By recreating the engagement ring photo against the skyline and reminding followers they can get that same scene from the 86th floor observation deck, it repositioned the conversation from “how did they do that?” to “you can have your version of this, safely.” That is a smart pivot because it keeps the cultural moment attached to the place, not just the stunt.

What this means for marketers using trendjacks

Trendjacks are not “be fast on social” in the abstract. They are a test of whether your brand can speak in the internet’s shorthand without sounding like it is reading from a brand deck.

  1. Pick moments with an editable surface
    A strong trendjack template has a simple element you can swap (a banner, a caption space, a label) while keeping the original visual payoff intact.
  2. Match the joke to your existing voice, not a generic meme tone
    Duolingo’s language-lesson framing works because it is already what people expect from the brand. Cisco’s IT humor works because it aligns with how people relate to the category.
  3. Treat the caption like part of the punchline
    Several examples rely on caption writing to complete the bit (“help desk ticket reaches new heights,” “just where we left it”).
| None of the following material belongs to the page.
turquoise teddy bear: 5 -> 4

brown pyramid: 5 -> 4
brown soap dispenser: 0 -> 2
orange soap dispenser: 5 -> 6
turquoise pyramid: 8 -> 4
The image sets the stage, but the copy lands the joke.
  4. Know when to sell the experience instead of commenting on it
    The Empire State Building’s post is a reminder that not every response has to be a gag. Sometimes the best brand move is offering a legitimate way to participate in the feeling of the moment.

Underneath all of this is a cultural shift marketers keep relearning: people reward brands that understand the format of the conversation. Not just the topic. The faster social gets, the more “native” matters, because audiences can tell when a remix is made by someone who actually gets why the original blew up.